According to their analysis, specialist frogs were associated with higher elevations, cooler microclimates, and greater microhabitat availability farther from the urban centre. “These species often depend on specific microhabitats, stable moisture regimes, intact vegetation, or specialised reproductive environments that are frequently lost during urban development,” said Aravind.
Generalist species have broader ecological tolerance and greater flexibility, and can exploit a wide range of habitats, including artificial or modified environments, he added. “As a result, urbanisation tends to favour generalists while selectively excluding specialists, leading to functional homogenisation of amphibian communities,” Aravind said.
Microhabitats support frog communities
Researchers also found that microhabitats such as ephemeral pools, leaf litter and rocky crevices may buffer some of the impacts of urbanisation, highlighting the need to maintain diverse microhabitats to support frog communities in rapidly-urbanising environments.
Microhabitats provide refuge, control temperature and humidity, and provide breeding opportunities. “Even one or two degrees of change will affect amphibians” as they are highly sensitive to environmental changes and act as ecosystem indicators, Mudke said.

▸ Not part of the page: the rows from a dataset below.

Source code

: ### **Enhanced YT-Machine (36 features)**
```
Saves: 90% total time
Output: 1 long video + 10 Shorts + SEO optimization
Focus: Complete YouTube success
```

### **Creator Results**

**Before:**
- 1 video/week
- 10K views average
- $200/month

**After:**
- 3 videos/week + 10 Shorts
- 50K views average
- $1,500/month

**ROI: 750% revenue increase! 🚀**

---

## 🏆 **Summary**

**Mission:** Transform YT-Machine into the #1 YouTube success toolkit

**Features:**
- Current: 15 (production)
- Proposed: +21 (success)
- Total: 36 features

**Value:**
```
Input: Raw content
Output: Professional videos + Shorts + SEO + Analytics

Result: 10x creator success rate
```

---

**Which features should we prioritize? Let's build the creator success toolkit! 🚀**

Frogs belonging to the Indirana genus, for example, produce tadpoles that depend on moist rocky patches for survival – a tiny microhabitat otherwise considered of no use. Removing these rocky patches could “remove a whole trait that is important for the survival of one species,” she explained.
Karthikeyan Vasudevan, herpetologist and scientist at CSIR-Centre for Cellular and Molecular Biology found the study “informative” as it shows that “intense human-use areas have paramount diversity.” He was not associated with the study.
But since the study was conducted in a single Tier-2 city over a relatively short period of time, its findings cannot be generalised to other cities, Aravind pointed out, adding that the differences observed in community composition while “statistically significant” were “relatively weak”.
According to Vasudevan, elevation may be a confounding factor as elevated areas are less urbanised and more forested due to lower accessibility. Detectability could also be a concern, as some species may be easier to observe than others, he added. Vasudevan also suggested studying deformity and scale mass index (a measure of an animal’s body weight relative to its specific size) to obtain a measure of their body condition, especially in urbanised areas.
Biodiversity-sensitive urban planning
“Most of this work feeds into regulating how we look at development,” said Mudke. “We have to look at cities as areas that can retain microhabitats because they are not just home to biodiversity, but they also act as spaces for ecosystem functioning,” she said.
The study’s findings highlight the significant biodiversity that Tier-2 cities like Udupi and lateritic plateaus hold which, Mudke added, needs to be recognised. They also provide guidance for biodiversity-sensitive urban planning in tropical cities. “All our [India’s] Tier-2 cities are growing rapidly and this sort of study gives insight into how things can be better planned,” said Vasudevan.
Aravind emphasised the need for long-term monitoring to determine whether the observed communities are stable or will undergo further change as urbanisation progresses. Further studies could look at the individual effects of urban stressors such as artificial light or noise pollution.
“It would also be valuable to examine whether urbanisation reduces genetic connectivity among amphibian populations and whether similar trait-filtering processes occur across other tropical cities,” Aravind said. “Such research would improve our understanding of how urban development shapes biodiversity over longer timescales and across broader geographic regions,” he added.